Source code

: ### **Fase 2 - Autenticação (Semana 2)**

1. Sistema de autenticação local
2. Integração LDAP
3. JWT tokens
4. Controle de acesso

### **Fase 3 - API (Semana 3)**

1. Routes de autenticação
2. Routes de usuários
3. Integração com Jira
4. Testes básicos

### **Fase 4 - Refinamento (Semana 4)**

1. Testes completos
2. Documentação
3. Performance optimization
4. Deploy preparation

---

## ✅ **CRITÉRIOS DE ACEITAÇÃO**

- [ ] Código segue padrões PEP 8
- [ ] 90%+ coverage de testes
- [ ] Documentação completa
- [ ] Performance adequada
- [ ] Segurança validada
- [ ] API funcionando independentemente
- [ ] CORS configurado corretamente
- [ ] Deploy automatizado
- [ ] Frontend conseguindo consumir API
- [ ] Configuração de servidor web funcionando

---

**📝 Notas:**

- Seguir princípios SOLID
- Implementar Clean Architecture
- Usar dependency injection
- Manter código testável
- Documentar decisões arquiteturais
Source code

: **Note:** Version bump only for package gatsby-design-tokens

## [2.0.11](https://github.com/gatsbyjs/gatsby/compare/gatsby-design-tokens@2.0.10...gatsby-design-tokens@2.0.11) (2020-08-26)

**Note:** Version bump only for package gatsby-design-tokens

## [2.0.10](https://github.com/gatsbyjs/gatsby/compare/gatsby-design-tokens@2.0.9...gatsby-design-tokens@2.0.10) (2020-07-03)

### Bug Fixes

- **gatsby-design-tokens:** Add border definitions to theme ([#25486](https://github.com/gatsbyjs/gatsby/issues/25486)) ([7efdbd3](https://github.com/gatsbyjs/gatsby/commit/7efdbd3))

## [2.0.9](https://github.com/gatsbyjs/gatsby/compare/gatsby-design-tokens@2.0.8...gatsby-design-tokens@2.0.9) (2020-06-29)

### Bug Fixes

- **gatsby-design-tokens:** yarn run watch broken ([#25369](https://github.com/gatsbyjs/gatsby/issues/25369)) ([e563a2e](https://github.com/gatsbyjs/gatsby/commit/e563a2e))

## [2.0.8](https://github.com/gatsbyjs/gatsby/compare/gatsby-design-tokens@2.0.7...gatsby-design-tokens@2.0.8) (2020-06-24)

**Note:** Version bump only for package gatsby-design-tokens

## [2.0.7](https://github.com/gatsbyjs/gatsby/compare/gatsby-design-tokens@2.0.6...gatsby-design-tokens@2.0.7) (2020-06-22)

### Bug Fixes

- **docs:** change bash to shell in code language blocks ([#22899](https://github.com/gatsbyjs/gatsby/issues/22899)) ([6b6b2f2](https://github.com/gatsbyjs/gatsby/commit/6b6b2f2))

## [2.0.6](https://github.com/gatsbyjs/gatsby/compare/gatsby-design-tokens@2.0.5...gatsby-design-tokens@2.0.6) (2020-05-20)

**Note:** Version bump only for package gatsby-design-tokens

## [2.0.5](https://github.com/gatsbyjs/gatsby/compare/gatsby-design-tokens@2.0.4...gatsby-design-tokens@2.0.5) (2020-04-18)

#### Görev gereksinimleri
Yukarıdaki materyalde "- **gatsby-design-tokens:** yarn" içeren satırdan materyalin sonuna kadar uzanan bölümü yeniden yazın. Bu bölümde "Version bump only" yerine "Only a version bump" koyun ve geri kalan her şeyi olduğu gibi bırakın.

#### Çıktı aşağıda
- **gatsby-design-tokens:** yarn run watch broken ([#25369](https://github.com/gatsbyjs/gatsby/issues/25369)) ([e563a2e](https://github.com/gatsbyjs/gatsby/commit/e563a2e))

## [2.0.8](https://github.com/gatsbyjs/gatsby/compare/gatsby-design-tokens@2.0.7...gatsby-design-tokens@2.0.8) (2020-06-24)

**Note:** Only a version bump for package gatsby-design-tokens

## [2.0.7](https://github.com/gatsbyjs/gatsby/compare/gatsby-design-tokens@2.0.6...gatsby-design-tokens@2.0.7) (2020-06-22)

### Bug Fixes

- **docs:** change bash to shell in code language blocks ([#22899](https://github.com/gatsbyjs/gatsby/issues/22899)) ([6b6b2f2](https://github.com/gatsbyjs/gatsby/commit/6b6b2f2))

## [2.0.6](https://github.com/gatsbyjs/gatsby/compare/gatsby-design-tokens@2.0.5...gatsby-design-tokens@2.0.6) (2020-05-20)

**Note:** Only a version bump for package gatsby-design-tokens

## [2.0.5](https://github.com/gatsbyjs/gatsby/compare/gatsby-design-tokens@2.0.4...gatsby-design-tokens@2.0.5) (2020-04-18)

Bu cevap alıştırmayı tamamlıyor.